TORONTO - Police service boards want the Ontario government to consider seizing cars and federal tax returns to help collect some of the $1 billion in unpaid fines for provincial offences.
The Ontario Association of Police Service Boards released a report Wednesday showing there were 2.5 million unpaid fines as of July 2010 — for everything from traffic offences to trespassing — money the boards said could be used by hard-pressed municipalities.
"Our estimate is that the collectible amount is in the hundreds of millions of dollars," said Alok Mukherjee, president of the association.
"In 2009 alone, for just that one year, Toronto was owed $40 million and the small community of Stormont-Dundas-Glengarry was owed $8 million. That’s a large sum of money for a small community like that."
More than 90 per cent of the unpaid fines were levied against residents of Ontario, and "contrary to popular belief" were not people from other jurisdictions, said Mukherjee.
"These are not fines owed by people who drove in from the United States or other provinces and left without paying them," he said.
One third of the unpaid fines are for driving without insurance, another third for speeding and other Highway Traffic Act offences, while the rest stem from violating liquor laws, the Occupational Health and Safety Act or the Trespass to Property Act.
The police boards want people to be denied their vehicle licence plate renewal sticker if they have any outstanding fines, even ones for non-driving offences, saying that gives the "best bang for the buck" because police can easily spot an offender.
"A cop doesn’t have to wait for an infraction to stop that person (because) they can stop them by seeing that the plate is out of date," said association executive director Fred Kaustinen.
"If we could link that to a bunch of offences — it’s already linked to not paying your Highway 407 bill to a private company — certainly we could do that enforcement tool for a whole range of serious public safety infractions."
The police boards are recommending a "carrot and stick" approach to convince more people to pay their fines.

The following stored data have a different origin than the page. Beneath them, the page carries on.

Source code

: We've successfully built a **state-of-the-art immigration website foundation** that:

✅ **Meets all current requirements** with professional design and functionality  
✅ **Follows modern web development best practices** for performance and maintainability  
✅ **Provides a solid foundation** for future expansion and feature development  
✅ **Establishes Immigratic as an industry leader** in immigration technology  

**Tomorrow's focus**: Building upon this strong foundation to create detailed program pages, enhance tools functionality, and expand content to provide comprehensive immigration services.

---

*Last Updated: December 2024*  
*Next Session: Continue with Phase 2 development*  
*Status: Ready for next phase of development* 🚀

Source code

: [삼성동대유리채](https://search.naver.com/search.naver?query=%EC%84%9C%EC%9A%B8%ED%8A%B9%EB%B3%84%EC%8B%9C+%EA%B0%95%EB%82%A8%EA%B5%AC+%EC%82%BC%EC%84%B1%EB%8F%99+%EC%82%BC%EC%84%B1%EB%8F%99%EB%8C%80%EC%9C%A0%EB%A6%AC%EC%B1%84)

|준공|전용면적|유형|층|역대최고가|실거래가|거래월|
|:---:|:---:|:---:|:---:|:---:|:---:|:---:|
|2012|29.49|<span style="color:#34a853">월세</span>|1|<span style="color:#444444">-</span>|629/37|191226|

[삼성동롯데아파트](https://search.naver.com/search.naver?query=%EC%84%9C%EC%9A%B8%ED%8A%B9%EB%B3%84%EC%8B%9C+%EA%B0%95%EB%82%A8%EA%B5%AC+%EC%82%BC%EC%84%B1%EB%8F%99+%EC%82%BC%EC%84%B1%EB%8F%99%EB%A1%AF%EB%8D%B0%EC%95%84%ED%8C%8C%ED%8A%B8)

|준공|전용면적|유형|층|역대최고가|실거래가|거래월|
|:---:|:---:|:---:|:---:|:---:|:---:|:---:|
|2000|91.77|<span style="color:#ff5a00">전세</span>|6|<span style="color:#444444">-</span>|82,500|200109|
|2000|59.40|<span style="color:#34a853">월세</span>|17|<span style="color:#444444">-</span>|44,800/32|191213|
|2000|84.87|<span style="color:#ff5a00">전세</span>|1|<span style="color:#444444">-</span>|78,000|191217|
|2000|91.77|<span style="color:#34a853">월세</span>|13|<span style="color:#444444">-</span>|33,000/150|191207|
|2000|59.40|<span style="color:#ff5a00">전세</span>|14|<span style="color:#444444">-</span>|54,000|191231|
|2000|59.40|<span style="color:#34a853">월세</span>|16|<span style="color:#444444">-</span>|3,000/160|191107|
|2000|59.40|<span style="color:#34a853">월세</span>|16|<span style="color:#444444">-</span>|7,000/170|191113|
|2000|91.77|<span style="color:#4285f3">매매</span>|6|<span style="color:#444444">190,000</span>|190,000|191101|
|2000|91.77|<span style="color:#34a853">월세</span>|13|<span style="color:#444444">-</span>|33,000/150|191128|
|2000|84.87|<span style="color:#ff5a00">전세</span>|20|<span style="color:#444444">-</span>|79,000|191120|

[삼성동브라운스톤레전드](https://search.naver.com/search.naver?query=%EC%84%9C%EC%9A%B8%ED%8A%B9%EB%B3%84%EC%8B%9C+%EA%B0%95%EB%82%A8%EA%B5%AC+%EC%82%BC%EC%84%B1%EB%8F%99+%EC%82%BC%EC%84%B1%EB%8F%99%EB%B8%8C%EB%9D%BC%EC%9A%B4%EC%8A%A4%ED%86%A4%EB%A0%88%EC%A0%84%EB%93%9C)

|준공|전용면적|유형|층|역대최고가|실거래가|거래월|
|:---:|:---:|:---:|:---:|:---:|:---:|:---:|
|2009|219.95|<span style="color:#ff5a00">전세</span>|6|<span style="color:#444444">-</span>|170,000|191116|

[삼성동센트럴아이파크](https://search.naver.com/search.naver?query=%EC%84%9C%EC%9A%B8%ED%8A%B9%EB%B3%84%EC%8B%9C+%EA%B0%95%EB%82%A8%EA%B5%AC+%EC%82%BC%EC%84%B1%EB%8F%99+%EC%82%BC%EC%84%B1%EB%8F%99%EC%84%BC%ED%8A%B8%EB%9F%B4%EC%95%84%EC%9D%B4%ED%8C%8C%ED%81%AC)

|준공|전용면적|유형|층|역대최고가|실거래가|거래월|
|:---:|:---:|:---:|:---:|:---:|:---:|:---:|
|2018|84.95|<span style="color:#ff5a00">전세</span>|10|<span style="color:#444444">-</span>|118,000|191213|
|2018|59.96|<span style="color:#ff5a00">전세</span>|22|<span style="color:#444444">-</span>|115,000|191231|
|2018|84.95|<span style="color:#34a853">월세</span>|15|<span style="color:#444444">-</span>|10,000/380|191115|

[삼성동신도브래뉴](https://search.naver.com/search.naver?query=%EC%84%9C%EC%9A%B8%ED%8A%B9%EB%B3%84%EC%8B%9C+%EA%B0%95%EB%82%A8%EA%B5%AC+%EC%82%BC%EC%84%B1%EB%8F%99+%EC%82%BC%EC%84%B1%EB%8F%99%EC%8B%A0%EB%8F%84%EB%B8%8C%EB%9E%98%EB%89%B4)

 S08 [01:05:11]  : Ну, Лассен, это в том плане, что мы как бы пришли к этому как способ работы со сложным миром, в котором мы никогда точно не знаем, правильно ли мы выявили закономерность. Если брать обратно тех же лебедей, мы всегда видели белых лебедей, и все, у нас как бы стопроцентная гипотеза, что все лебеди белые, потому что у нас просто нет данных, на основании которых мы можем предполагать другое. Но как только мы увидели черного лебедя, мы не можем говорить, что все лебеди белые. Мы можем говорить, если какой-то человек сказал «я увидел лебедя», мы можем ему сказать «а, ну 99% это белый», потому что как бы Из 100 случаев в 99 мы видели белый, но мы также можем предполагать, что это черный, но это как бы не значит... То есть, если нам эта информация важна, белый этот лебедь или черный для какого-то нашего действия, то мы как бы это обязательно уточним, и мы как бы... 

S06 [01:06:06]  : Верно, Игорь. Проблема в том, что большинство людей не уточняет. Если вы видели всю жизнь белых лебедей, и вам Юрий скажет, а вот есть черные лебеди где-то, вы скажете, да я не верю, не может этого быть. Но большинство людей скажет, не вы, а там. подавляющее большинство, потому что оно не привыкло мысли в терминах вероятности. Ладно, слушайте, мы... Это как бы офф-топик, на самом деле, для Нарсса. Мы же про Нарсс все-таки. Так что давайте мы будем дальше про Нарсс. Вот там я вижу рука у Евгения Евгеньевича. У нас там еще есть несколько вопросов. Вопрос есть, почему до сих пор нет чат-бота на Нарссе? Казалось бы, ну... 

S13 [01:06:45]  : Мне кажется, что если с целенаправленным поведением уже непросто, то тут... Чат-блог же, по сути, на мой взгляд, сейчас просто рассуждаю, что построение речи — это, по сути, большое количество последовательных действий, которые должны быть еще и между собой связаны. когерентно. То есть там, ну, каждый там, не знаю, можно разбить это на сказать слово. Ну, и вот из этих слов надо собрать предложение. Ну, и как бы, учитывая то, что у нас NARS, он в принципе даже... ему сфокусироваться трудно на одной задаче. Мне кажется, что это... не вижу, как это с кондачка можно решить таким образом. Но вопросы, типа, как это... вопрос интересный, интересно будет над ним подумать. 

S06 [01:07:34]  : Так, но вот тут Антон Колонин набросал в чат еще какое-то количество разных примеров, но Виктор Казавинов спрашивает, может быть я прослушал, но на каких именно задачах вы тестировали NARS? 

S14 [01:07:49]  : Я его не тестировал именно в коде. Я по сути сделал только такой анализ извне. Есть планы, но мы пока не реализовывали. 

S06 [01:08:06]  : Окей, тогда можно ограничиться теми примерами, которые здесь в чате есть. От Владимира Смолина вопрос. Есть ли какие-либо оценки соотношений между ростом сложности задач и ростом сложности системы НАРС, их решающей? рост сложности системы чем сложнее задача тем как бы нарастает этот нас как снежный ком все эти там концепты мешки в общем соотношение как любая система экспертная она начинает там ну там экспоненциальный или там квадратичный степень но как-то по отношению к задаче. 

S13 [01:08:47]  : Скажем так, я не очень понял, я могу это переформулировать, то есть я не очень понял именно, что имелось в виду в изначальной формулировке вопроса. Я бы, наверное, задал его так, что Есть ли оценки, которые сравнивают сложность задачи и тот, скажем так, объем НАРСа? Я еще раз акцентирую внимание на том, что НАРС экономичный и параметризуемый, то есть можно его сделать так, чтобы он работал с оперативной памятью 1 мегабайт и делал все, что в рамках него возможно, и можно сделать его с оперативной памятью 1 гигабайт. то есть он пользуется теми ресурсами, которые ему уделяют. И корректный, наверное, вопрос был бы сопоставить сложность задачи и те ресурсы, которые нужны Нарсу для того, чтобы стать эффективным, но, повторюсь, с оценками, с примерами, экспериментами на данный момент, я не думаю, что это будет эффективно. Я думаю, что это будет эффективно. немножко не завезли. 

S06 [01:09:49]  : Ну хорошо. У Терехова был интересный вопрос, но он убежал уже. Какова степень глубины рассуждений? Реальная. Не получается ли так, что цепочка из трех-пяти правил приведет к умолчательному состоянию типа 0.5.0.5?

They want to offer discounts for those who pay early, but they also want the province to consider seizing vehicles of repeat offenders, especially those who drive without insurance.
Alberta and Nova Scotia have negotiated with Ottawa to have the power to garnish income tax returns, HST rebates and other federal payments for non-payments of provincial fines, and the police boards want Ontario to strike the same deal.
The problem of the unpaid fines started growing "exponentially" in the last 1990s, said Mukherjee, after the province turned over responsibility for collecting the money to municipalities.
"Which leads us to the conclusion that either the municipalities are not doing an effective job or do not have the tools to do an effective job of collecting these fines," he said.
One of the key problems is the provincial databases don't communicate with each other, and the municipalities that collect the fines can't access the province's databases.
"The licence plate registration database and the driver’s licence registration database are not linked, and they’re not linked to the Provincial Offences Act database," said Kaustinen.
"Additionally they’re not accessible by the people collecting the fines which are at the municipal level, so that’s part of the problem."
Premier Dalton McGuinty said cash-strapped governments at all levels are facing very slow growth for the next five or six years and will need every cent they can get their hands on.
"It’s going to be very important that we look for ways to ensure that any money that is owing to us is in fact being paid," said McGuinty.
The Progressive Conservatives said they included a promise to help municipalities collect unpaid fines in their campaign platform because they know how serious the problem is, and accused the Liberals of bad management.
"It shouldn’t come to the point where police boards are screaming at you for the money," said PC critic Jim Wilson.
The New Democrats too said the province should be doing a much better job of making sure the fines are paid.
"This is a problem the government’s known about for some time but hasn’t taken action on," said New Democrat MPP Jonah Schein.
"We need to make sure that we have the revenue that we need to pay for vital social services."